*** Begin section ***

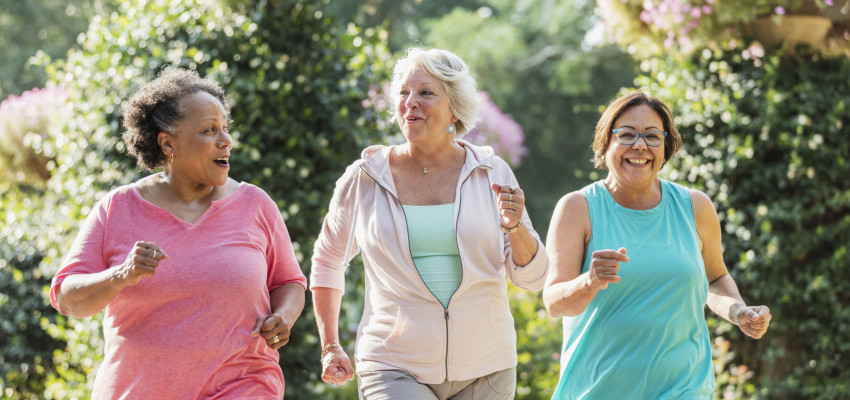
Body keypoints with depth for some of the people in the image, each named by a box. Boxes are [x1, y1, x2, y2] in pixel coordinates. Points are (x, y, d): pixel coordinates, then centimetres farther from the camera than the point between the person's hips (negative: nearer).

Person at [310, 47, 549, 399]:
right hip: (395, 369, -2)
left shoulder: (492, 174, 2)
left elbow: (532, 277, 3)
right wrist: (330, 348, 10)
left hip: (484, 370, 2)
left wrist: (514, 227, -17)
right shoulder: (364, 179, 0)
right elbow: (326, 261, 15)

*** End section ***

Exercise
Where a line of the records has the string "right", return that line.

Answer
right hip: (395, 369, -2)
right wrist: (330, 348, 10)
right shoulder: (364, 179, 0)
right elbow: (326, 261, 15)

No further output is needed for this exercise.